When an “accidental gardener” grows food they never planted.

Grapefruit tree in Houston, TX. Photo from Ellen H.

Visit any online real estate site and you are asked to choose location, price range and the number of bed rooms desired. You can also select options such as a pool, washer/dryer, two car garage, etc. However you are never asked if you want already existing gardens or fruit trees. Even listings that highlight shade trees overlooking a patio don’t identify the trees, yet with 14 million (increasing 3% annually) homes having fruit trees, the odds are fairly good that the new homeowner may get a surprise crop the next summer.

When we bought our home on a large heavily wooded property years back, I learned that we were now non-gardening gardeners when I stepped on apples that had fallen on the ground. I was not yet a Master Gardener (or a gardener of any sort) but I was now suddenly growing food. This happens to millions of people every year.
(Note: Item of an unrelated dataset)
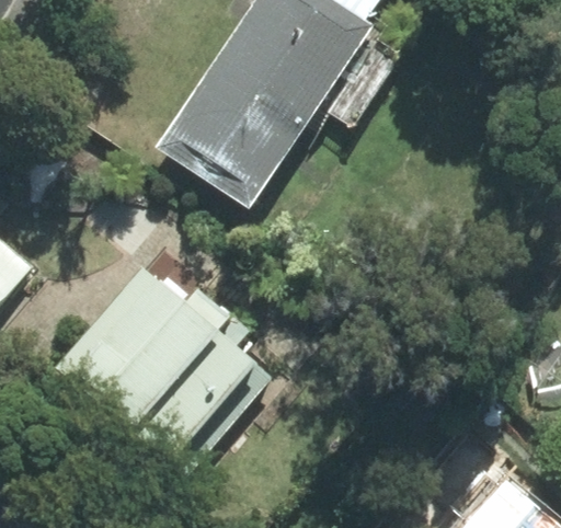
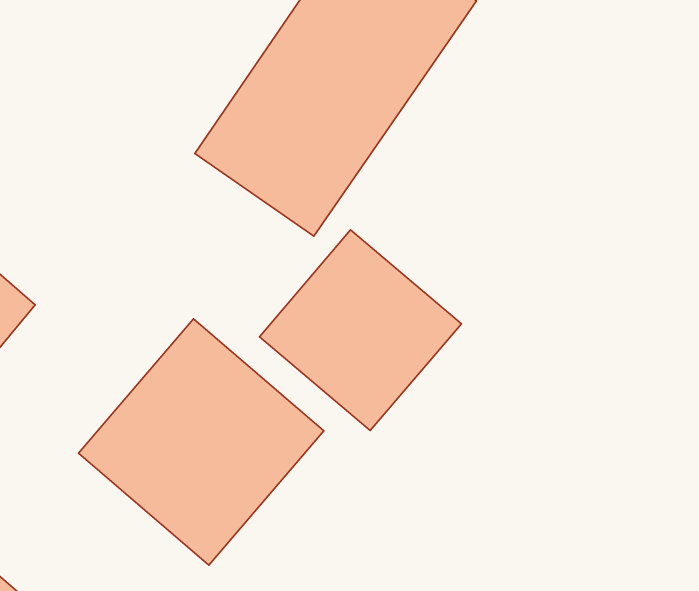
building: none -> [260,230,461,431]

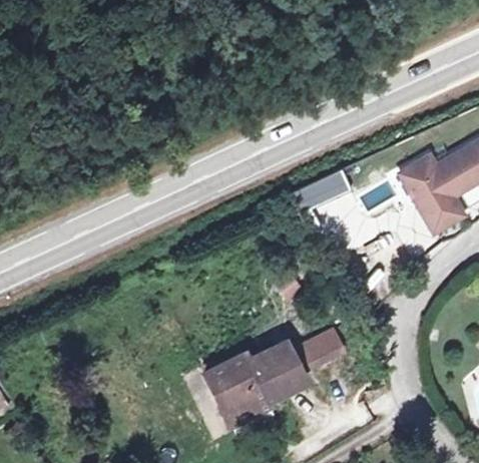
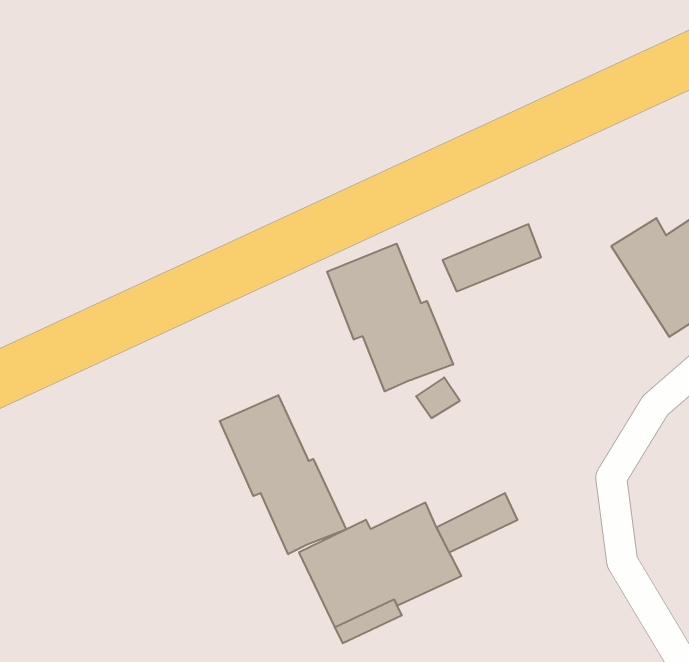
building: none -> [327,244,453,391]
building: none -> [220,395,346,554]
The day I was named CNN Hero in 2010, I read an email on live TV from someone who had thrown away eight 55 gallon drums of fruit the prior year from trees he had never planted. He assured me that, going forward, he would donate the food instead.

Extra grapefruit saved and donated to a food pantry in Houston, TX. Photo from Ellen H.

Even today, we continue to get calls and emails from people whose newly purchased homes came with grapefruit, lemon, orange, apple, apricot, or cherry trees. In the past, they would eat and share some of the food, but most of it was thrown away when they felt overwhelmed. This was not only a missed opportunity to help hungry families, it actually exacerbated climate change (learn more about the link from Project Drawdown).

While our outreach to America’s gardeners targets those who actually garden, the reality is that millions of other people never gardened, yet have garden produce that they can donate to a local food pantry.

If you are one of those people or know someone who is, let them know about AmpleHarvest.org. The “unwanted” food that used to rain down can instead help neighbors in need. And if you are facing thousands of pounds of “surprise food” (we got a call this week from an Arizona family with 10,000 pounds of grapefruit from their trees!), you might want to research local gleaning groups like Society of St. Andrew that can help you collect and donate the food.

Check if your parents or grandparents have “accidental” food and let them know about their opportunity to donate it. They’ll be proud of you.

The apple never falls far from the tree.